Time for the weekend. Though people didn’t start traveling home until lunch, their brains had checked out shortly after their delicious continental breakfasts.
Did we resolve anything?
Pshaw. At this point we’d all willingly be furloughed for a week just to never again hear the word ‘sequestration’.
I read where we have nabbed another Bin Laden. The brother-in-law this time.
We renditioned his ass and flew him back to the States.
Gonna nail his hide to the wall, we are. Publicly, open trial in New York with cheerleaders, peanut and beer vendors, CNN. This after 11 nearly 12 years of the Perpetual War on Terror.

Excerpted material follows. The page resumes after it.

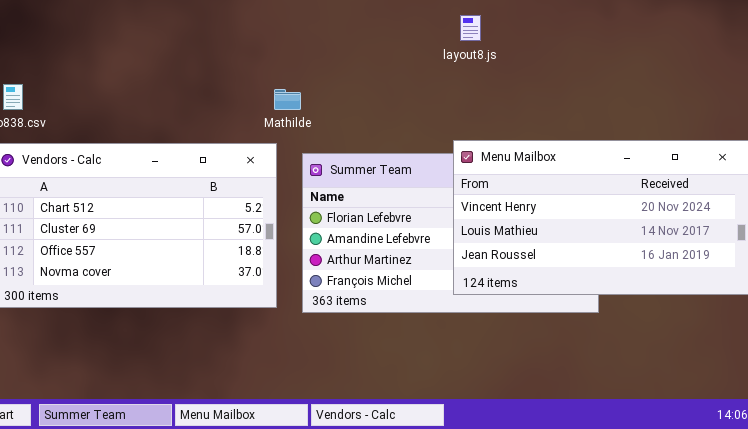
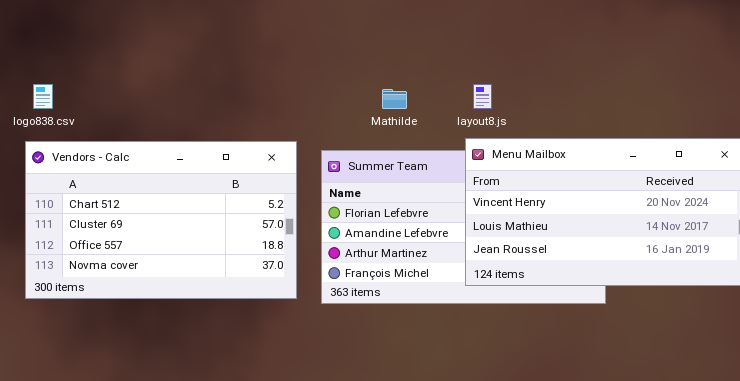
layout8.js: [460,15,481,41] -> [473,84,492,109], moved
Mathilde: [274,89,301,110] -> [382,89,407,109], moved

We may previously mentioned there is not a theoretical Hell fierce enough for George “Am Too Smarter Than a Shrub!” Bush, but this latest bit of publicity fodder reminds me that we really didn’t need to spend over a decade hunting these jackasses down.
The morning of 9/11 George Herbert Bush met with Osama bin Ladin’s brother at the WDC Ritz Carlton.
Moreover, the next day, a day I was busy driving to Virginia Beach, VA, to see a brother-in-law before he was to ship out, driving mind you because every damned plane in this country was ostensibly grounded, Shrub’s White House cat-herded over a hundred Bin Laden family members onto a couple of planes and flew them to Saudi Arabia.